BCPの主な目的をまとめると、以下のようになります。
- 人命の保護
- 事業の中断時間の最小化
- 顧客への影響の最小化
- 企業価値・信用の維持
- 早期の事業復旧
BCMの目的:計画の実効性向上と継続的改善
一方、BCMの目的は、策定されたBCPが、いざという時に確実に実行できる「実効性」を持つように、管理・運用していくことです。 計画が絵に描いた餅で終わらないように、組織全体で事業継続への意識を高め、必要な体制やリソースを準備し続けることがBCMの役割です。
BCMは、以下の点を目的としています。
- BCPの最新状態の維持
- 組織全体の事業継続能力の向上
- リスク発生時の迅速かつ的確な対応
- 継続的な改善プロセスの確立
BCMの活動を通じて、企業は事業継続への準備が十分であるかを確認し、必要に応じて改善策を講じることができます。 これは、健康維持のために定期的に健康診断を受け、必要なら生活習慣を改善するのと似ています。
BCPとBCMの実行における違い
BCPとBCMの実行における一番の違いは、その「フェーズ」にあります。 BCPは、主に「計画策定」のフェーズに重点が置かれます。 どのようなリスクがあり、それに対してどう対応するか、といった「What(何)」を具体的に決める作業です。
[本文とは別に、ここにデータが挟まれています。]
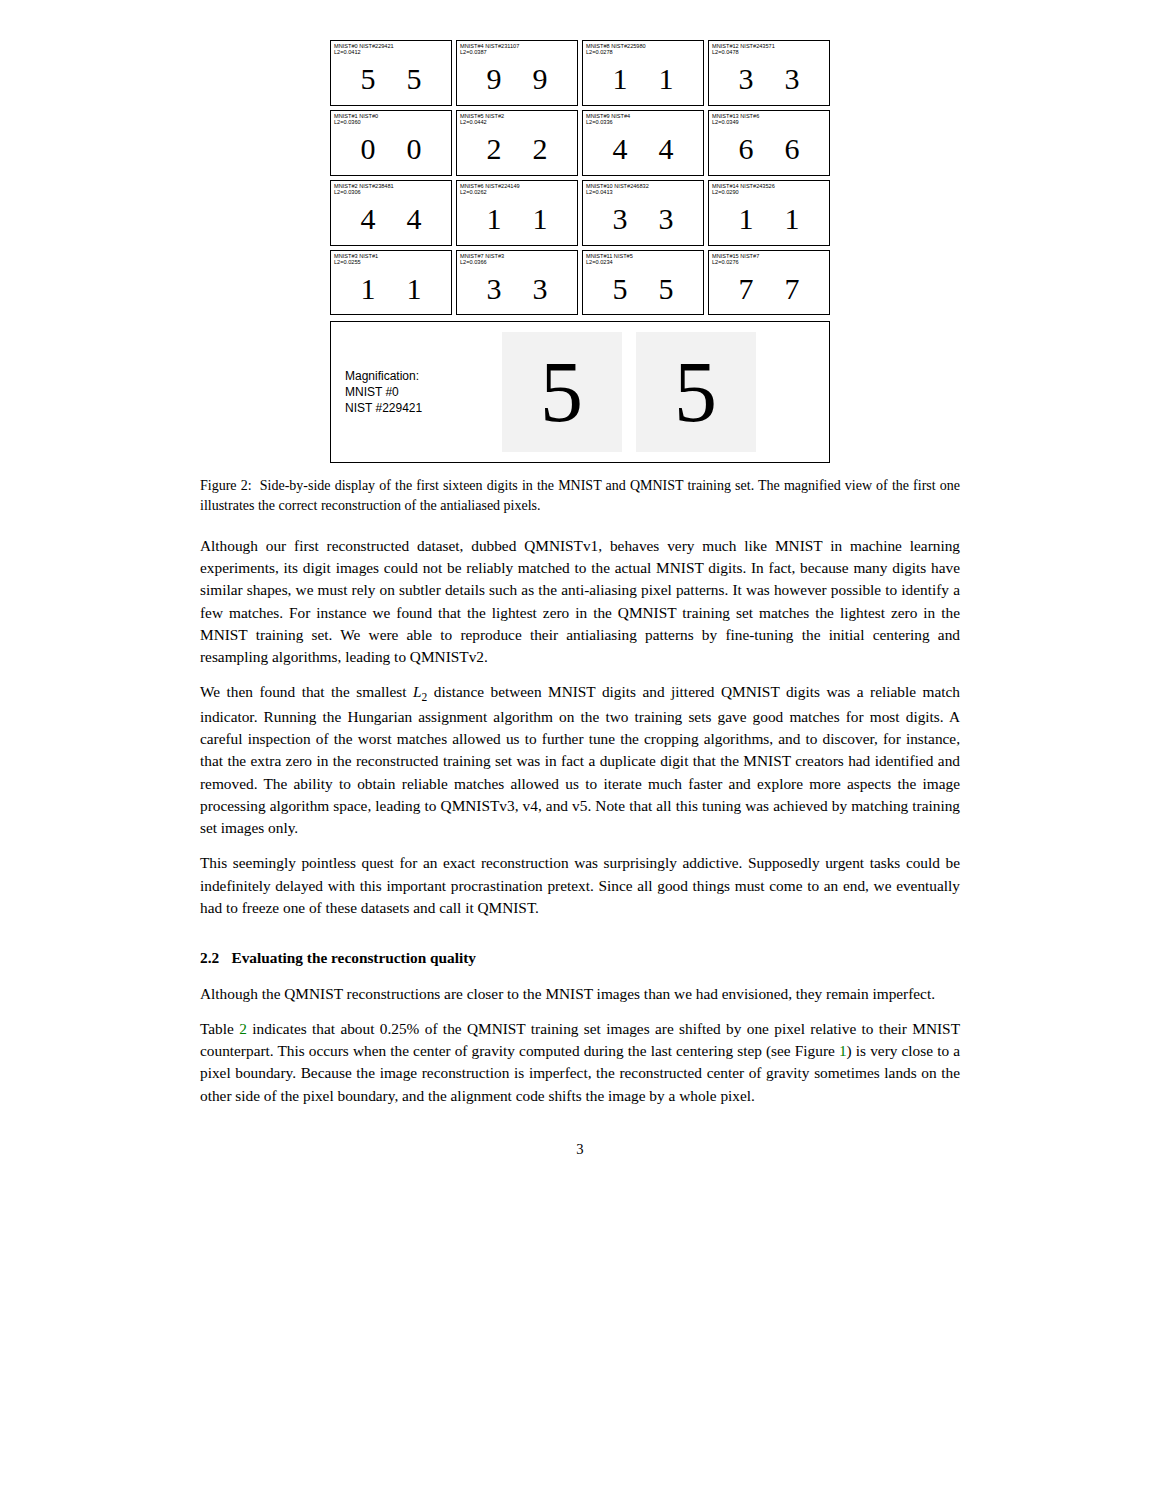MNIST#0 NIST#229421
L2=0.0412
5
5
MNIST#4 NIST#231107
L2=0.0387
9
9
MNIST#8 NIST#225980
L2=0.0278
1
1
MNIST#12 NIST#243571
L2=0.0478
3
3
MNIST#1 NIST#0
L2=0.0360
0
0
MNIST#5 NIST#2
L2=0.0442
2
2
MNIST#9 NIST#4
L2=0.0336
4
4
MNIST#13 NIST#6
L2=0.0349
6
6
MNIST#2 NIST#238481
L2=0.0306
4
4
MNIST#6 NIST#224149
L2=0.0262
1
1
MNIST#10 NIST#246832
L2=0.0413
3
3
MNIST#14 NIST#243526
L2=0.0290
1
1
MNIST#3 NIST#1
L2=0.0255
1
1
MNIST#7 NIST#3
L2=0.0366
3
3
MNIST#11 NIST#5
L2=0.0234
5
5
MNIST#15 NIST#7
L2=0.0276
7
7
Magnification:
MNIST #0
NIST #229421
5
5
Figure 2: Side-by-side display of the first sixteen digits in the MNIST and QMNIST training set. The magnified view of the first one illustrates the correct reconstruction of the antialiased pixels.
Although our first reconstructed dataset, dubbed QMNISTv1, behaves very much like MNIST in machine learning experiments, its digit images could not be reliably matched to the actual MNIST digits. In fact, because many digits have similar shapes, we must rely on subtler details such as the anti-aliasing pixel patterns. It was however possible to identify a few matches. For instance we found that the lightest zero in the QMNIST training set matches the lightest zero in the MNIST training set. We were able to reproduce their antialiasing patterns by fine-tuning the initial centering and resampling algorithms, leading to QMNISTv2.
We then found that the smallest L2 distance between MNIST digits and jittered QMNIST digits was a reliable match indicator. Running the Hungarian assignment algorithm on the two training sets gave good matches for most digits. A careful inspection of the worst matches allowed us to further tune the cropping algorithms, and to discover, for instance, that the extra zero in the reconstructed training set was in fact a duplicate digit that the MNIST creators had identified and removed. The ability to obtain reliable matches allowed us to iterate much faster and explore more aspects the image processing algorithm space, leading to QMNISTv3, v4, and v5. Note that all this tuning was achieved by matching training set images only.
This seemingly pointless quest for an exact reconstruction was surprisingly addictive. Supposedly urgent tasks could be indefinitely delayed with this important procrastination pretext. Since all good things must come to an end, we eventually had to freeze one of these datasets and call it QMNIST.
2.2 Evaluating the reconstruction quality
Although the QMNIST reconstructions are closer to the MNIST images than we had envisioned, they remain imperfect.
Table 2 indicates that about 0.25% of the QMNIST training set images are shifted by one pixel relative to their MNIST counterpart. This occurs when the center of gravity computed during the last centering step (see Figure 1) is very close to a pixel boundary. Because the image reconstruction is imperfect, the reconstructed center of gravity sometimes lands on the other side of the pixel boundary, and the alignment code shifts the image by a whole pixel.
3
対してBCMは、計画策定後から「実行」「監視」「改善」という、より継続的なフェーズにわたって行われます。 計画がきちんと実行されているか、訓練はうまくいっているか、そして、その結果を踏まえて計画をどう修正していくか、といった「How(どうやって)」の部分を管理する活動です。
実行のイメージをまとめると、以下のようになります。
| BCP | BCM |
|---|---|
| 緊急時に「何をすべきか」を具体的に定める | 計画が「実行できる状態」を維持・改善する |
| 計画書(ドキュメント)の作成が中心 | 訓練、評価、改善活動が中心 |
| 「備え」としての要素が強い | 「継続的な体制づくり」としての要素が強い |
BCPとBCMのまとめ:
BCPとBCMの違いを理解することは、ビジネスの危機管理において非常に重要です。 BCPは、緊急事態に備えるための「具体的な計画」であり、BCMは、その計画を「実行可能で効果的な状態」に保つための「継続的な管理活動」です。 この二つは、どちらか一方だけでは十分ではなく、両方をしっかりと行うことで、真に事業継続力を高めることができるのです。